The SAP-SAM dataset contains 103 csv files with a rough size of 38 GB of process models (see modeling notations of the models below).

CSV Format

  1. csv columns:
    • Revision ID: Unique identifier for model revision
    • Model ID: Unique identifier for model
    • Organization ID: Unique identifier for organization this model originates from
    • Datetime: Date and time of creation
    • Model JSON: JSON containing model information
    • Description: Description of model (typically empty)
    • Name: Model name
    • Type: Model type (duplicate and less specific than namespace)
    • Namespace: Stencilset/modeling notation (e.g. BPMN, DMN, UML,...)
  2. Number of models: 1,021,471
  3. Number of models by modeling notation:
Modeling notation Frequency
BPMN 2.0 618,807
Value Chain 194,078
DMN 1.0 98,286
EPC 32,369
BPMN 1.0 15,643
UML 2.2 Class 14,953
Petri Net 11,207
ArchiMate 2.1 10,956
UML Use Case 10,228
Organigram 4,568
BPMN 2.0 Choreography 4,096
BPMN 2.0 Conversation 2,788
FMC Block Diagram 1,398
CMMN 1.0 999
CPN 385
Journey Map 287
YAWL 2.2 238
Process Documentation Template 86
jBPM 4 76
XForms 20
Chen Notation 3

Dummy Data

In order to remove personal first and last names, emails or in some cases matriculations numbers (which users have added in non-compliance with the T&Cs), we have applied a simple replacement script.
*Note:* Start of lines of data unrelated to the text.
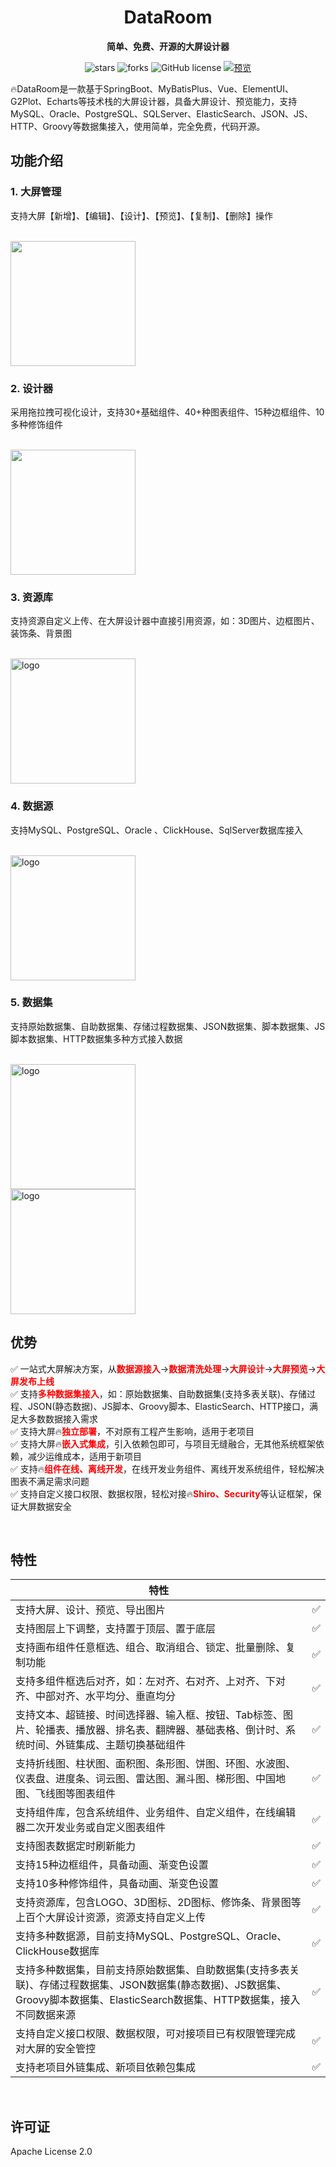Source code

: <div align="center">
  <h1>DataRoom</h1>
  <strong>简单、免费、开源的大屏设计器</strong>
</div>
<p align="center">
    <img alt="stars" src="https://gitee.com/gcpaas/DataRoom/badge/star.svg?theme=dark">
    <img alt="forks" src="https://gitee.com/gcpaas/DataRoom/badge/fork.svg?theme=dark">
    <img alt="GitHub license" src="https://img.shields.io/badge/license-Apache%20License%202.0-blue.svg">
    <a href="http://gcpaas.gccloud.com"><img src="https://img.shields.io/badge/%E9%A2%84%E8%A7%88-演示环境-yellow" alt="预览"></a>
</p>
🔥DataRoom是一款基于SpringBoot、MyBatisPlus、Vue、ElementUI、G2Plot、Echarts等技术栈的大屏设计器，具备大屏设计、预览能力，支持MySQL、Oracle、PostgreSQL、SQLServer、ElasticSearch、JSON、JS、HTTP、Groovy等数据集接入，使用简单，完全免费，代码开源。<br/>

## 功能介绍

### 1. 大屏管理

支持大屏【新增】、【编辑】、【设计】、【预览】、【复制】、【删除】操作

<br>

<img  src="./doc/images/大屏管理.png" height="200" >

### 2. 设计器

采用拖拉拽可视化设计，支持30+基础组件、40+种图表组件、15种边框组件、10多种修饰组件

<br>

<img  src="./doc/images/设计器.png" height="200" >

### 3. 资源库

支持资源自定义上传、在大屏设计器中直接引用资源，如：3D图片、边框图片、装饰条、背景图

<br>

<img alt="logo" src="./doc/images/资源库.png"   height="200">


### 4. 数据源

支持MySQL、PostgreSQL、Oracle 、ClickHouse、SqlServer数据库接入

<br>

<img alt="logo" src="./doc/images/数据源.png" height="200">



### 5. 数据集

支持原始数据集、自助数据集、存储过程数据集、JSON数据集、脚本数据集、JS脚本数据集、HTTP数据集多种方式接入数据

<br>

<img alt="logo" src="./doc/images/数据集.png"   height="200">
<br>
<img alt="logo" src="./doc/images/数据集2.png"   height="200">




## 优势

✅ 一站式大屏解决方案，从<span style='color:red'>**数据源接入**</span>-><span style='color:red'>**数据清洗处理**</span>-><span style='color:red'>**大屏设计**</span>-><span style='color:red'>**大屏预览**</span>-><span style='color:red'>**大屏发布上线**</span><br/>
✅ 支持<span style='color:red'>**多种数据集接入**</span>，如：原始数据集、自助数据集(支持多表关联)、存储过程、JSON(静态数据)、JS脚本、Groovy脚本、ElasticSearch、HTTP接口，满足大多数数据接入需求<br/>
✅ 支持大屏🔥<span style='color:red'>**独立部署**</span>，不对原有工程产生影响，适用于老项目<br/>
✅ 支持大屏🔥<span style='color:red'>**嵌入式集成**</span>，引入依赖包即可，与项目无缝融合，无其他系统框架依赖，减少运维成本，适用于新项目<br/>
✅ 支持🔥<span style='color:red'>**组件在线、离线开发**</span>，在线开发业务组件、离线开发系统组件，轻松解决图表不满足需求问题<br/>
✅ 支持自定义接口权限、数据权限，轻松对接🔥<span style='color:red'>**Shiro、Security**</span>等认证框架，保证大屏数据安全<br/>

<br/>

## 特性

| 特性                                                         | |
| --- | :-- |
| 支持大屏、设计、预览、导出图片                     | ✅        |
| 支持图层上下调整，支持置于顶层、置于底层                     | ✅    |
| 支持画布组件任意框选、组合、取消组合、锁定、批量删除、复制功能 | ✅    |
| 支持多组件框选后对齐，如：左对齐、右对齐、上对齐、下对齐、中部对齐、水平均分、垂直均分 | ✅ |
| 支持文本、超链接、时间选择器、输入框、按钮、Tab标签、图片、轮播表、播放器、排名表、翻牌器、基础表格、倒计时、系统时间、外链集成、主题切换基础组件 | ✅    |
| 支持折线图、柱状图、面积图、条形图、饼图、环图、水波图、仪表盘、进度条、词云图、雷达图、漏斗图、梯形图、中国地图、飞线图等图表组件 | ✅    |
| 支持组件库，包含系统组件、业务组件、自定义组件，在线编辑器二次开发业务或自定义图表组件 | ✅ |
| 支持图表数据定时刷新能力 | ✅ |
| 支持15种边框组件，具备动画、渐变色设置                     | ✅    |
| 支持10多种修饰组件，具备动画、渐变色设置                     | ✅    |
| 支持资源库，包含LOGO、3D图标、2D图标、修饰条、背景图等上百个大屏设计资源，资源支持自定义上传 | ✅    |
| 支持多种数据源，目前支持MySQL、PostgreSQL、Oracle、ClickHouse数据库 | ✅    |
| 支持多种数据集，目前支持原始数据集、自助数据集(支持多表关联)、存储过程数据集、JSON数据集(静态数据)、JS数据集、Groovy脚本数据集、ElasticSearch数据集、HTTP数据集，接入不同数据来源 | ✅    |
| 支持自定义接口权限、数据权限，可对接项目已有权限管理完成对大屏的安全管控 | ✅    |
| 支持老项目外链集成、新项目依赖包集成 | ✅    |

<br/>



## 许可证

Apache License 2.0
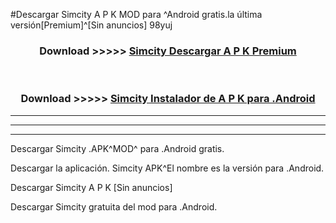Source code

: #Descargar Simcity  A P K MOD para ^Android gratis.la última versión[Premium]^[Sin anuncios] 98yuj



<div align="center">
<h3>Download >>>>> <a href="https://es-web.web.app/?es= Simcity ">Simcity  Descargar A P K Premium</a></h3><br>

<h3>Download >>>>> <a href="https://es-web.web.app/?es= Simcity ">Simcity  Instalador de A P K para .Android</a></h3>
</div>


----------------------------------------------------------

----------------------------------------------------------

----------------------------------------------------------

Descargar Simcity  .APK^MOD^ para .Android gratis.

Descargar la aplicación. Simcity  APK^El nombre es la versión para .Android.

Descargar Simcity  A P K [Sin anuncios]

Descargar Simcity  gratuita del mod para .Android.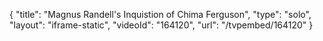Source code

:{
    "title": "Magnus Randell's Inquistion of Chima Ferguson",
    "type": "solo",
    "layout": "iframe-static",
    "videoId": "164120",
    "url": "\/tvpembed\/164120"
}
In particular, we have replaced - to the extent possible - emails, names, and (matriculation) numbers with the following dummy values:

Context Dummy
Email Dummy jane.doe@dummy.com
Name Dummy Jane Doe
Matriculation/Number Dummy 12345678

Project Organization

├── data
│   ├── interim           <- Intermediate data that has been transformed.
│   └── raw               <- The raw dataset should be placed in this folder.
├── notebooks             <- Jupyter notebooks.
├── reports            
│   └── figures           <- Generated graphics and figures used in the paper.
├── src               
│   └── sapsam            <- Source code and dictionaries for use in this project.
├── LICENSE               <- License that applies to the example code in this repository.
├── README.md             <- The top-level README for developers using this project.
├── environment-lock.yml  <- Contains versions for all dependencies and the transitive dependencies to ensure reproducible results.
├── environment.yml       <- Contains the abstract dependencies (pandas, numpy, ...).
└── setup.py              <- Makes project pip installable (pip install -e .) such that src can be imported.